After all, I would like to say thanks to Prof. Fujioka for giving me this opportunity. I have benefited too much from this trip and it become my unforgettable memories.
The conference at Ehime University
The poster about my research topic
A single-chairlift to The Castle


Thursday, 7 June 2018

Cultural Diversity and its role in Adapting to Studies in Japan.


The ability to successfully learn with students who come from a culture or cultures other than our own; entails developing certain personal and interpersonal awareness and sensitivities, understanding certain bodies of cultural knowledge, and mastering a set of skills that, taken together, underlie effective cross-cultural learning and culturally responsive awareness.
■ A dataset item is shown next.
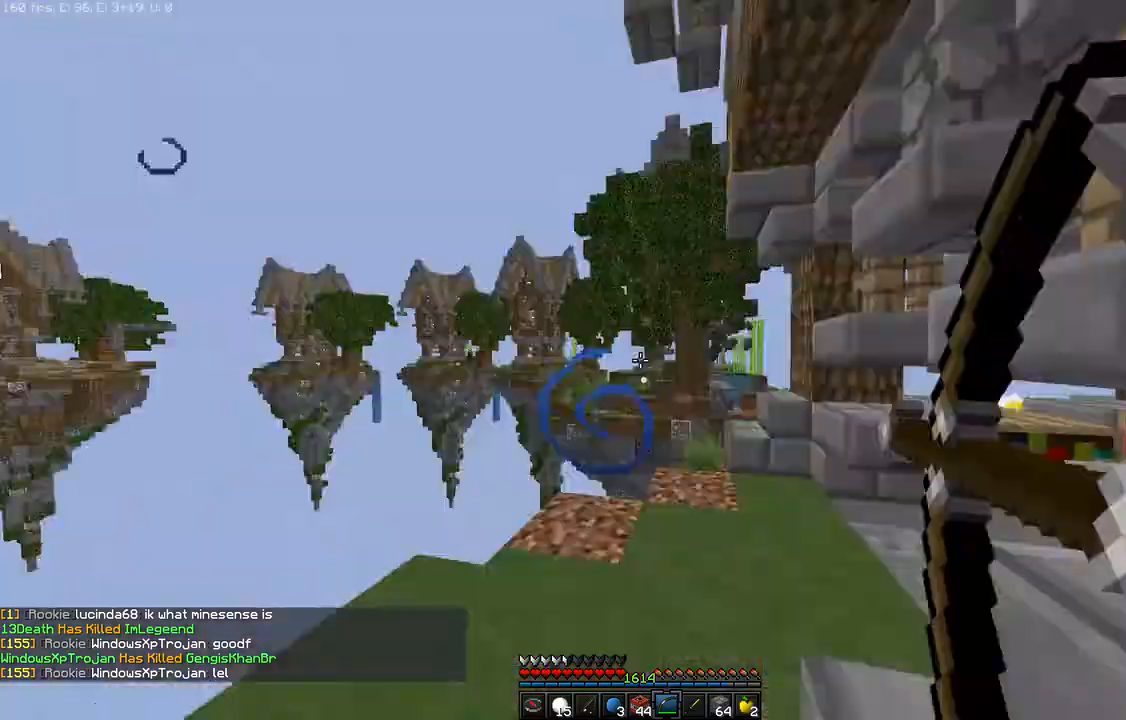
{"keys": ["w"], "mouse": [], "events": []}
The matrix of functions on the role of enabling cultural diversity can be multi-dimensional, involving several key stakeholders, ranging from teachers, students and the University support staff. For example, teachers must become more fully student-centered and inclusive of the voices and experiences of the students while students must learn the truth about history even if it may be painful or produce controversy. Every student must be prepared to competently participate in an increasingly intercultural society. When students learn to recognize and appreciate the differences they see in others, they learn more about themselves.

One of the key practices to building cultural integration in Japanese Universities is anchored on the pillar of building teams and working in groups. For the case of Nagasaki University, in the water and Environmental Engineering Master course; a mixture of students coming from Uganda, Japan, Kenya, Thailand, Senegal, Zimbabwe, Vietnam, Peru and Korea are evenly distributed to each group. When students from diverse backgrounds and experiences work together, the differences among them enrich the group discussion and overall experience for the group.
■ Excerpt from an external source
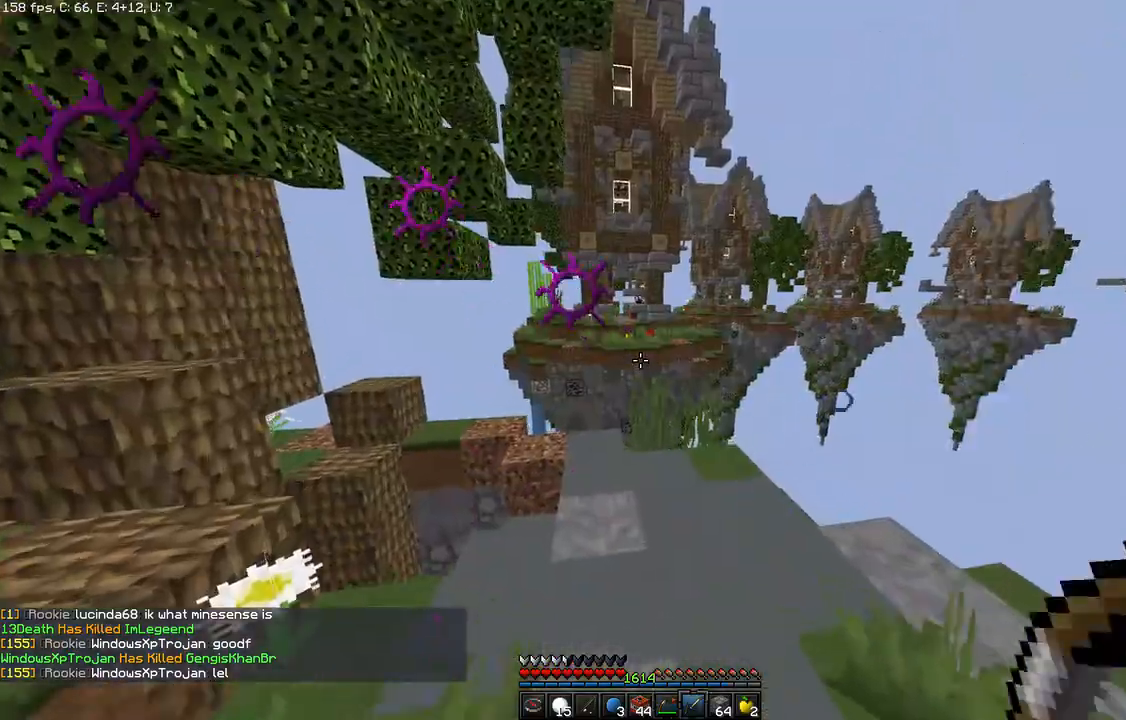
{"keys": ["w"], "mouse": [], "events": []}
It is also worthy to mention that the individual skills that come with each of the group members helps to supplement and compliment on the overall group kills and serves to build the confidence of group members. For example, some of the students are very good at Japanese while others are good at English. Continued interactions among students has helped the non-Japanese natives to ably adapt to living in Japan, where Japanese is the most commonly preferred language of communication. On the other hand, the Japanese students get a chance to practice their English language skills while communicating with the English-speaking students. 

How about joining a students’ club? Oh wow, this another amazing activity to join when in Nagasaki University. So many clubs namely; dancing club, sports club, art and design club; are open to new entrants. These are stress relieving moments to share and learn from new students.  Am getting good at Zumba dance courtesy of the dancing club. It’s quite different from our way of dancing back home in Uganda, but it was worth the try. 

The University community of Nagasaki is more involved and supportive through their Liaison centre for international students. The diverse cultures in the students’ community are valued and celebrated through get together parties, sports, motivational talks, club gatherings and several other activities that involve outreach programmes to high school students in Nagasaki.

I would therefore advise everyone to embrace cultural diversity with positivity because the fruits are more. The students can become unified by embracing the differences and thus making their life in Japan memorable.